Le site de la première chaine d’information aux États-Unis a décidé de faire peau neuve pour la nouvelle année. Le nouveau design est plus adapté à la lecture via les smartphones et donne la part belle aux réseaux sociaux. Pourtant, deux mois après sa mise en ligne, il est peut être déjà temps d’actualiser la page.

Meredith Artley, éditrice en chef de CNN digital, avait bien prévenu que cette version du nouveau site était un « premier jet » et que des mises à jour se feraient dans les semaines suivant le lancement. Deux mois après le lancement rien de nouveau à l’horizon et certains lecteurs grincent des dents.

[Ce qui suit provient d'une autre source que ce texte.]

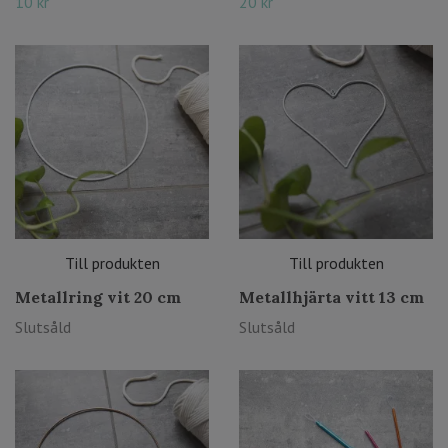
10 kr
20 kr
Till produkten
Till produkten
Metallring vit 20 cm
Metallhjärta vitt 13 cm
Slutsåld
Slutsåld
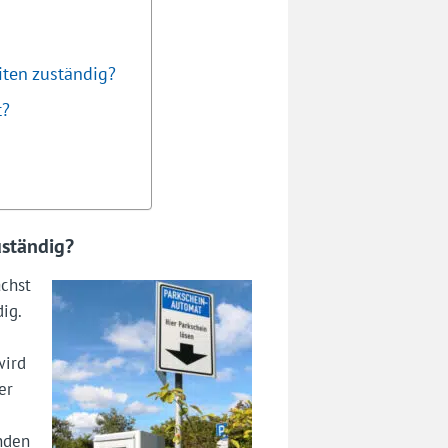
iten zuständig?
t?
uständig?
ächst
ig.
wird
er
nden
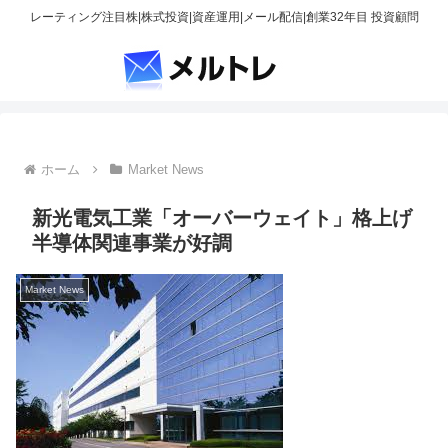
レーティング注目株|株式投資|資産運用|メール配信|創業32年目 投資顧問
ホーム
Market News
新光電気工業「オーバーウェイト」格上げ
半導体関連事業が好調
Market News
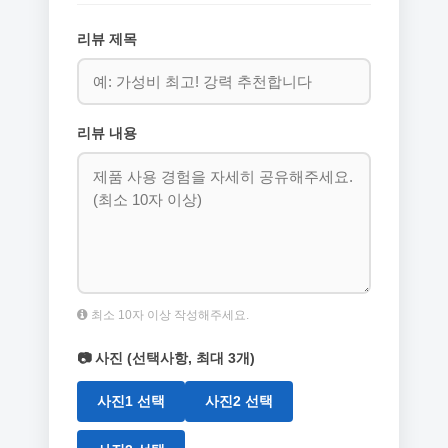
리뷰 제목
리뷰 내용
최소 10자 이상 작성해주세요.
📷 사진 (선택사항, 최대 3개)
사진1 선택
사진2 선택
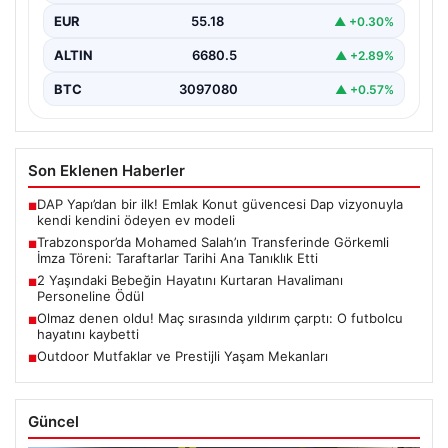
Mohamed Salah’ı renklerine bağlamanın gururunu
EUR
55.18
▲ +0.30%
yaşıyor. Yoğun ilgiyle karşılanan…
ALTIN
6680.5
▲ +2.89%
BTC
3097080
▲ +0.57%
Son Eklenen Haberler
DAP Yapı’dan bir ilk! Emlak Konut güvencesi Dap vizyonuyla
■
kendi kendini ödeyen ev modeli
Trabzonspor’da Mohamed Salah’ın Transferinde Görkemli
■
İmza Töreni: Taraftarlar Tarihi Ana Tanıklık Etti
2 Yaşındaki Bebeğin Hayatını Kurtaran Havalimanı
■
Personeline Ödül
Olmaz denen oldu! Maç sırasında yıldırım çarptı: O futbolcu
■
hayatını kaybetti
Outdoor Mutfaklar ve Prestijli Yaşam Mekanları
■
Güncel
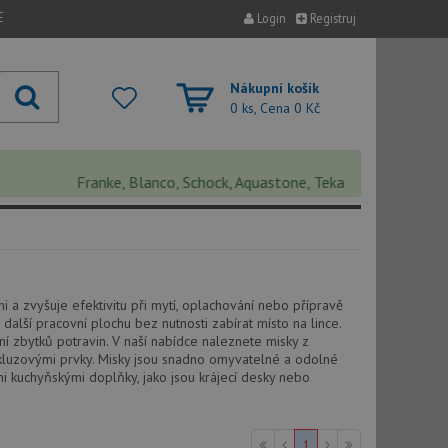
E
Login
Registruj
Nákupní košík
0 ks, Cena
0 Kč
Franke, Blanco, Schock, Aquastone, Teka, Helika, Deante, Si
 a zvyšuje efektivitu při mytí, oplachování nebo přípravě
 další pracovní plochu bez nutnosti zabírat místo na lince.
í zbytků potravin. V naší nabídce naleznete misky z
iskluzovými prvky. Misky jsou snadno omyvatelné a odolné
 kuchyňskými doplňky, jako jsou krájecí desky nebo
1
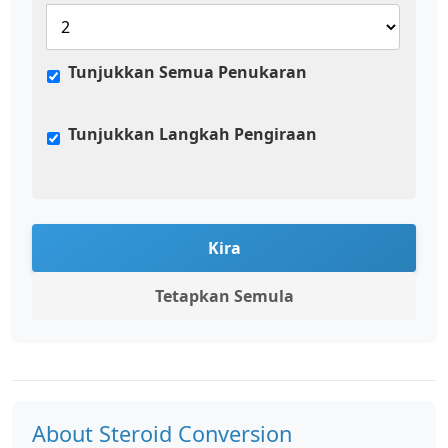
Tunjukkan Semua Penukaran
Tunjukkan Langkah Pengiraan
Kira
Tetapkan Semula
About Steroid Conversion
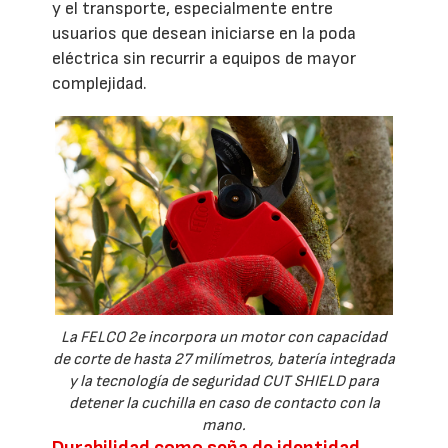
y el transporte, especialmente entre
usuarios que desean iniciarse en la poda
eléctrica sin recurrir a equipos de mayor
complejidad.
La FELCO 2e incorpora un motor con capacidad
de corte de hasta 27 milímetros, batería integrada
y la tecnología de seguridad CUT SHIELD para
detener la cuchilla en caso de contacto con la
mano.
Durabilidad como seña de identidad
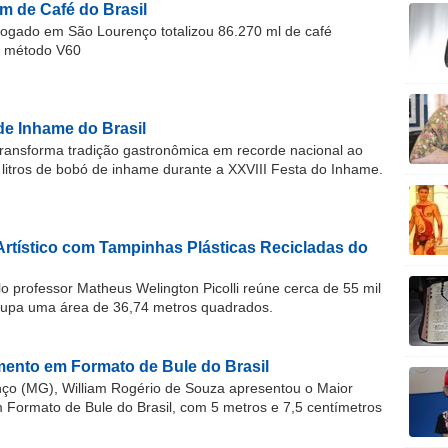
m de Café do Brasil
gado em São Lourenço totalizou 86.270 ml de café
o método V60
de Inhame do Brasil
ransforma tradição gastronômica em recorde nacional ao
 litros de bobó de inhame durante a XXVIII Festa do Inhame.
Artístico com Tampinhas Plásticas Recicladas do
o professor Matheus Welington Picolli reúne cerca de 55 mil
cupa uma área de 36,74 metros quadrados.
ento em Formato de Bule do Brasil
o (MG), William Rogério de Souza apresentou o Maior
ormato de Bule do Brasil, com 5 metros e 7,5 centímetros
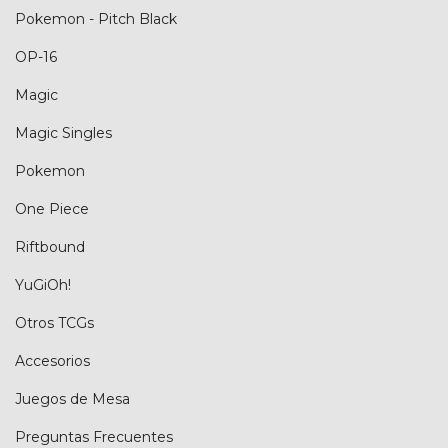
Pokemon - Pitch Black
OP-16
Magic
Magic Singles
Pokemon
One Piece
Riftbound
YuGiOh!
Otros TCGs
Accesorios
Juegos de Mesa
Preguntas Frecuentes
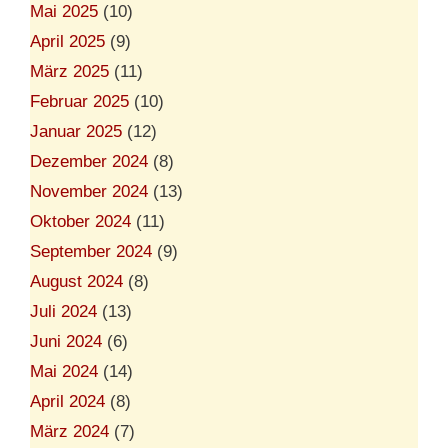
Mai 2025
(10)
April 2025
(9)
März 2025
(11)
Februar 2025
(10)
Januar 2025
(12)
Dezember 2024
(8)
November 2024
(13)
Oktober 2024
(11)
September 2024
(9)
August 2024
(8)
Juli 2024
(13)
Juni 2024
(6)
Mai 2024
(14)
April 2024
(8)
März 2024
(7)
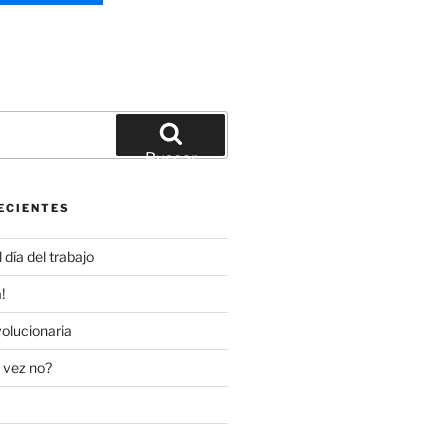
Buscar
ECIENTES
día del trabajo
!
olucionaria
 vez no?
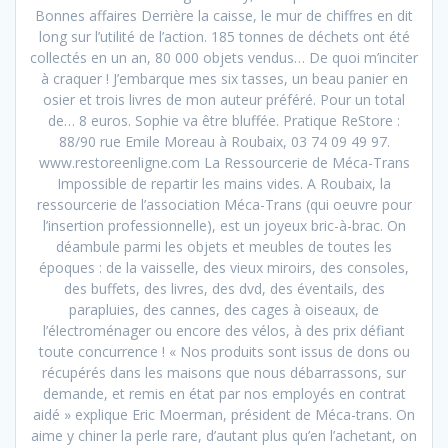
Bonnes affaires Derrière la caisse, le mur de chiffres en dit
long sur l’utilité de l’action. 185 tonnes de déchets ont été
collectés en un an, 80 000 objets vendus… De quoi m’inciter
à craquer ! J’embarque mes six tasses, un beau panier en
osier et trois livres de mon auteur préféré. Pour un total
de… 8 euros. Sophie va être bluffée. Pratique ReStore :
88/90 rue Emile Moreau à Roubaix, 03 74 09 49 97.
www.restoreenligne.com La Ressourcerie de Méca-Trans
Impossible de repartir les mains vides. A Roubaix, la
ressourcerie de l’association Méca-Trans (qui oeuvre pour
l’insertion professionnelle), est un joyeux bric-à-brac. On
déambule parmi les objets et meubles de toutes les
époques : de la vaisselle, des vieux miroirs, des consoles,
des buffets, des livres, des dvd, des éventails, des
parapluies, des cannes, des cages à oiseaux, de
l’électroménager ou encore des vélos, à des prix défiant
toute concurrence ! « Nos produits sont issus de dons ou
récupérés dans les maisons que nous débarrassons, sur
demande, et remis en état par nos employés en contrat
aidé » explique Eric Moerman, président de Méca-trans. On
aime y chiner la perle rare, d’autant plus qu’en l’achetant, on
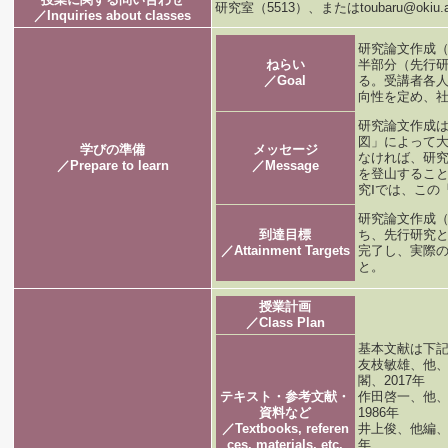
研究室（5513）、またはtoubaru@okiu.ac
／Inquiries about classes
研究論文作成
ねらい
半部分（先行
／Goal
る。受講者各
向性を定め、
研究論文作成
図」によって
学びの準備
メッセージ
なければ、研
／Prepare to learn
／Message
を登山するこ
究Ⅰでは、この
研究論文作成
到達目標
ち、先行研究
／Attainment Targets
完了し、実際
と。
授業計画
／Class Plan
基本文献は下
友枝敏雄、他
閣、2017年
テキスト・参考文献・
作田啓一、他
資料など
1986年
／Textbooks, referen
井上俊、他編、
ces, materials, etc.
年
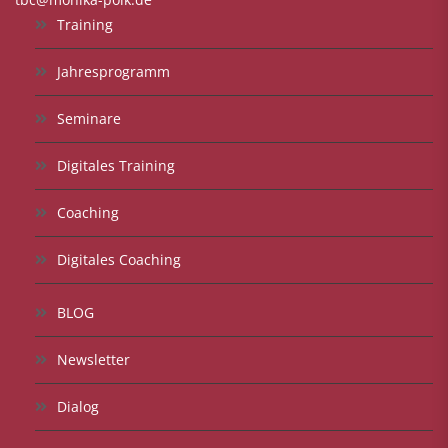
Training
Jahresprogramm
Seminare
Digitales Training
Coaching
Digitales Coaching
BLOG
Newsletter
Dialog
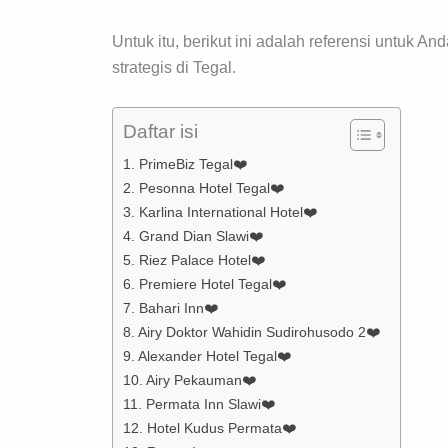
Untuk itu, berikut ini adalah referensi untuk 
strategis di Tegal.
Daftar isi
1. PrimeBiz Tegal❤️
2. Pesonna Hotel Tegal❤️
3. Karlina International Hotel❤️
4. Grand Dian Slawi❤️
5. Riez Palace Hotel❤️
6. Premiere Hotel Tegal❤️
7. Bahari Inn❤️
8. Airy Doktor Wahidin Sudirohusodo 2❤️
9. Alexander Hotel Tegal❤️
10. Airy Pekauman❤️
11. Permata Inn Slawi❤️
12. Hotel Kudus Permata❤️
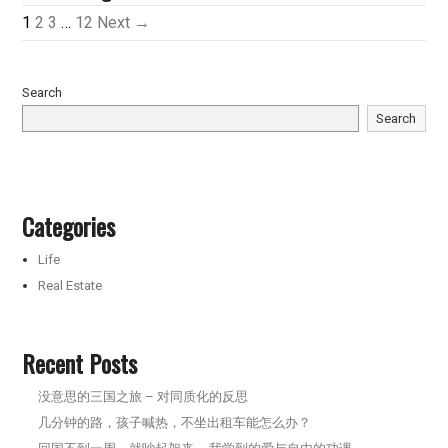
1
2
3
…
12
Next →
Search
Search
Categories
Life
Real Estate
Recent Posts
没意思的三国之旅 – 对同质化的反思
几分钟的路，孩子喊热，不坐出租车能怎么办？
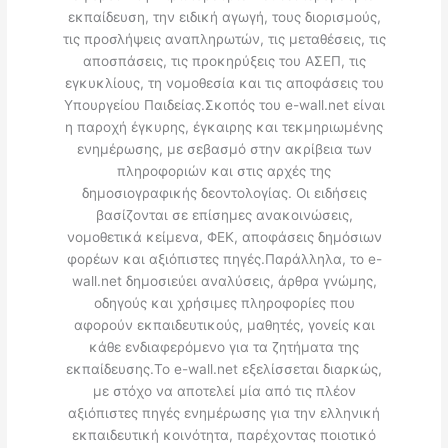
εκπαίδευση, την ειδική αγωγή, τους διορισμούς,
τις προσλήψεις αναπληρωτών, τις μεταθέσεις, τις
αποσπάσεις, τις προκηρύξεις του ΑΣΕΠ, τις
εγκυκλίους, τη νομοθεσία και τις αποφάσεις του
Υπουργείου Παιδείας.Σκοπός του e-wall.net είναι
η παροχή έγκυρης, έγκαιρης και τεκμηριωμένης
ενημέρωσης, με σεβασμό στην ακρίβεια των
πληροφοριών και στις αρχές της
δημοσιογραφικής δεοντολογίας. Οι ειδήσεις
βασίζονται σε επίσημες ανακοινώσεις,
νομοθετικά κείμενα, ΦΕΚ, αποφάσεις δημόσιων
φορέων και αξιόπιστες πηγές.Παράλληλα, το e-
wall.net δημοσιεύει αναλύσεις, άρθρα γνώμης,
οδηγούς και χρήσιμες πληροφορίες που
αφορούν εκπαιδευτικούς, μαθητές, γονείς και
κάθε ενδιαφερόμενο για τα ζητήματα της
εκπαίδευσης.Το e-wall.net εξελίσσεται διαρκώς,
με στόχο να αποτελεί μία από τις πλέον
αξιόπιστες πηγές ενημέρωσης για την ελληνική
εκπαιδευτική κοινότητα, παρέχοντας ποιοτικό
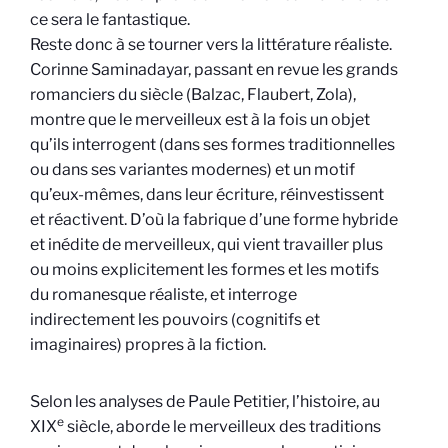
ce sera le fantastique.
Reste donc à se tourner vers la littérature réaliste.
Corinne Saminadayar, passant en revue les grands
romanciers du siècle (Balzac, Flaubert, Zola),
montre que le merveilleux est à la fois un objet
qu’ils interrogent (dans ses formes traditionnelles
ou dans ses variantes modernes) et un motif
qu’eux-mêmes, dans leur écriture, réinvestissent
et réactivent. D’où la fabrique d’une forme hybride
et inédite de merveilleux, qui vient travailler plus
ou moins explicitement les formes et les motifs
du romanesque réaliste, et interroge
indirectement les pouvoirs (cognitifs et
imaginaires) propres à la fiction.
Selon les analyses de Paule Petitier, l’histoire, au
e
XIX
siècle, aborde le merveilleux des traditions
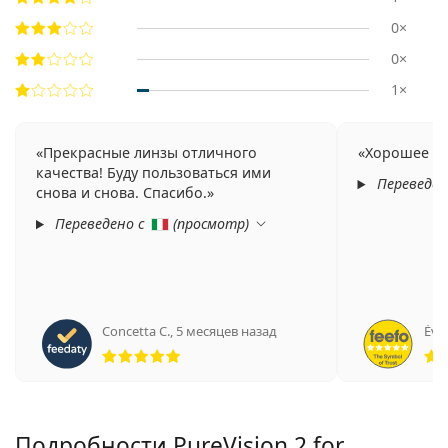
0×
0×
1×
Прекрасные линзы отличного
Хорошее ка
качества! Буду пользоваться ими
Переведен
снова и снова. Спасибо.
Переведено с
(
просмотр
)
Concetta C.
,
5 месяцев назад
Éva
Рейтинг 5 из 5
Подробности PureVision 2 for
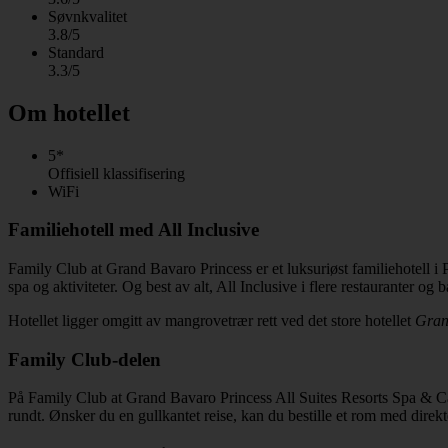
Søvnkvalitet
3.8/5
Standard
3.3/5
Om hotellet
5*
Offisiell klassifisering
WiFi
Familiehotell med All Inclusive
Family Club at Grand Bavaro Princess er et luksuriøst familiehotell 
spa og aktiviteter. Og best av alt, All Inclusive i flere restauranter og b
Hotellet ligger omgitt av mangrovetrær rett ved det store hotellet
Gran
Family Club-delen
På Family Club at Grand Bavaro Princess All Suites Resorts Spa & Casi
rundt. Ønsker du en gullkantet reise, kan du bestille et rom med direkte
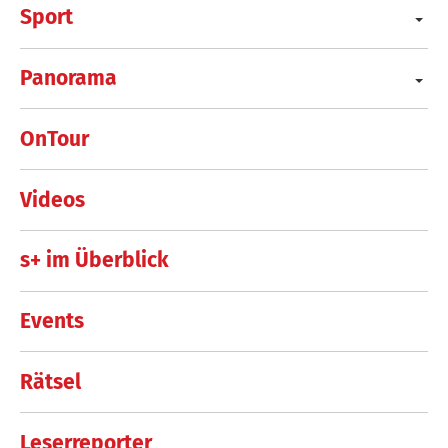
Sport
Panorama
OnTour
Videos
s+ im Überblick
Events
Rätsel
Leserreporter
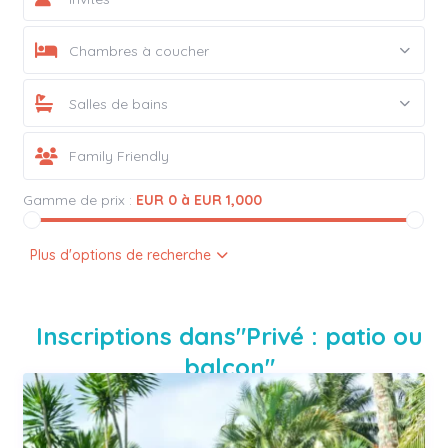
Chambres à coucher
Salles de bains
Gamme de prix :
EUR 0 à EUR 1,000
Plus d'options de recherche
Inscriptions dans"Privé : patio ou
balcon"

La nouvelle et l'ancienne version du site
La nouvelle et l’ancienne version du site

 

Faire peau neuve

L’objectif principal de cette mue était de rendre le site plus accessible pour les usagers mobiles, qui totalisent près de la moitié des visites du site. Ils peuvent ainsi lire les articles publiés et les passer plus facilement. Cette nouvelle conception était une entreprise énorme pour CNN, qui édite plus de 200 histoires par jour et obtient jusqu’à 60 millions de visiteurs mensuels par mois, selon comScore. La nouvelle version propose donc une « side bar » avec les « top stories » pour pouvoir scroller en toute simplicité. Un autre point d’orgue du nouveau design c’est la place importante accordée aux visuels. Cette nouvelle plateforme se veut très multimédias et est la suite logique du lancement du « digital studio » de CNN l’année dernière, qui crée du contenu vidéo uniquement pour son site web.

La place des mots

 Qui dit nouvelle version dit nouveaux bugs. Très vite les utilisateurs se sont rendus compte que le chargement des pages était jusqu’à trois fois plus long par rapport à l’ancien support. Mais le point de désaccord le plus important est la place des articles par rapport à celle donnée aux images. Certains lecteurs ne semblent pas partager l’adage qui veut qu’une « image vaille 1 000 mots » et rappellent qu’ils vont sur le site pour lire des articles d’actualité. Et il est vrai que les illustrations sont beaucoup plus présentes dans cette nouvelle version. La place de celles si a augmenté de 115%. Cela force les utilisateurs à scroller toujours plus pour avoir accès aux news et ralenti d’avantage le chargement de la page.

 

La place des illustrations
La place des illustrations

Selon Meredith Artley, CNN.com doit s’adapter, dans les prochains jours, en fonction « des performances du site et des habitudes des utilisateurs ».